Friday 28 March 2014

This farmer is claimed to be FATHER OF RADIO !!!

Nathan B. Stubblefield (November 22, 1860 - March 28, 1928) was an American inventor and Kentucky melon farmerIt has been claimed that Stubblefield demonstrated radio in 1892, but his devices seem to have worked by audio frequency induction or, later, audio frequency earth conduction (creating disturbances in the near-field region) rather than by radio frequency radiation for radio transmission telecommunications.

Though there were contemporaneous experiments by others such as William Preece, Stubblefield has been proposed as a claimant for the invention of wireless telephony, or wireless transmission of the human voice, which would, however conflict with the four documented patents for the photophone, invented jointly by Alexander Graham Bell and Charles Sumner Tainter in 1880. The photophone allowed for the transmission of sound on a beam of light, and on June 3, 1880 Bell and Tainter transmitted the world's first wireless telephone message on their newly invented form of telecommunication.

Stubblefield was the second of seven sons of a lawyer, William "Capt. Billy" Jefferson Stubblefield (1830–1874), and his mother Victoria Bowman (1837-1869) died of scarlet fever. Stubblefield lived in Murray, Kentucky. Stubblefield was tutored by a governess and later attended a boarding school called the "Male and Female Institute" in Farmington, until his father died in 1874, leaving Stubblefield an orphan at 14 years old.

Stubblefield was additionally self-educated by reading whatever publications were available in Murray, such as Scientific American and Electrical World. He married Ada Mae Buchannan in 1881. Stubblefield operated a home school called "The Nathan Stubblefield Industrial School," or "Teléph-on-délgreen Industrial School" built on his 85-acre (340,000 m2) melon farmland. It is now the campus of Murray State University.  In 1898,Stubblefield was issued U.S. Patent U.S. Patent 600,457 for an "Electric battery", which was an electrolytic coil of iron and insulated copper wire to be immersed in liquid or buried in the ground, where it could also serve as a ground terminal for wireless telephony.
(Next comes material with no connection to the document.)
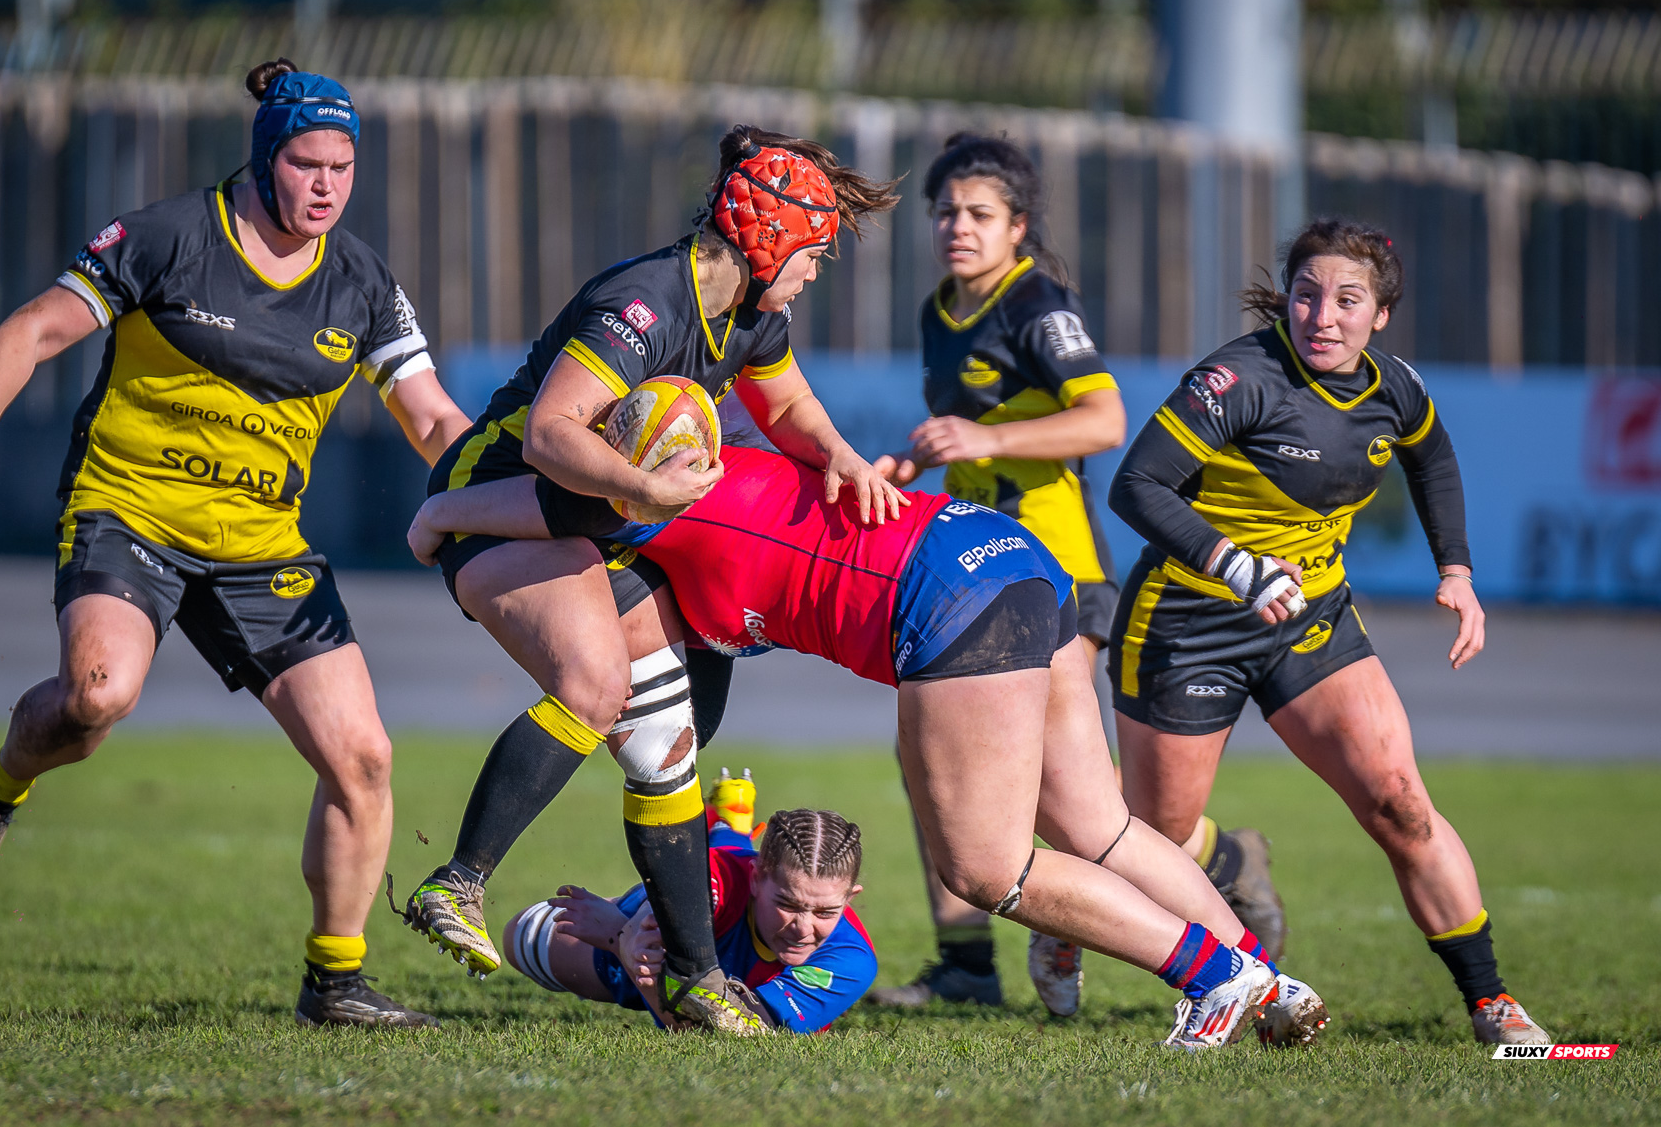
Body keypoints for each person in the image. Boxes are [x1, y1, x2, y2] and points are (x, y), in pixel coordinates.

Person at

He continued to experiment with wireless telephony, using large circular conduction coils to transmit voice frequencies to receiving stations. On May 12, 1908, he received U.S. patent 887,357 for his Wireless Telephone, using the voice frequency induction system. He said in the patent that it would be useful for "securing telephonic communications between moving vehicles and way stations". The diagram shows wireless telephony from trains, boats, and wagons. In foreign patents he showed wireless telephony with cars. However, there is no indication that he was using voice-modulated continuous high frequency waves, as used for radio today.



Stubblefield's inventions did not lead directly to radio as the technology works today, but the public demonstrations in 1902 and the press coverage in the newspapers helped to spur public interest in the possibilities of wireless transmission of voice and music. Most other inventors of the era sought to provide point-to-point messaging, to compete with telephone and telegraph companies. Stubblefield in the 1902 was in a sense the "Father of Broadcasting", in that he said to the St. Louis Post Dispatch reporter in 1902, "..it is capable of sending simultaneous messages from a central distributing station over a very wide territory. For instance, anyone having a receiving instrument, which would consist merely of a telephone receiver and a signalling gong, could, upon being signalled by a transmitting station in Washington, or nearer, if advisable, be informed of weather news. My apparatus is capable of sending out a gong signal, as well as voice messages. Eventually, it will be used for the general transmission of news of every description".


List of Patents 
U.S.A -
Lighting device - November 3, 1885.
Mechanical telephone - February 21, 1888.
Electric battery - March 8, 1898.
Wireless telephone - May 12, 1908.
Canada -
Wireless Telephone - October 20, 1908.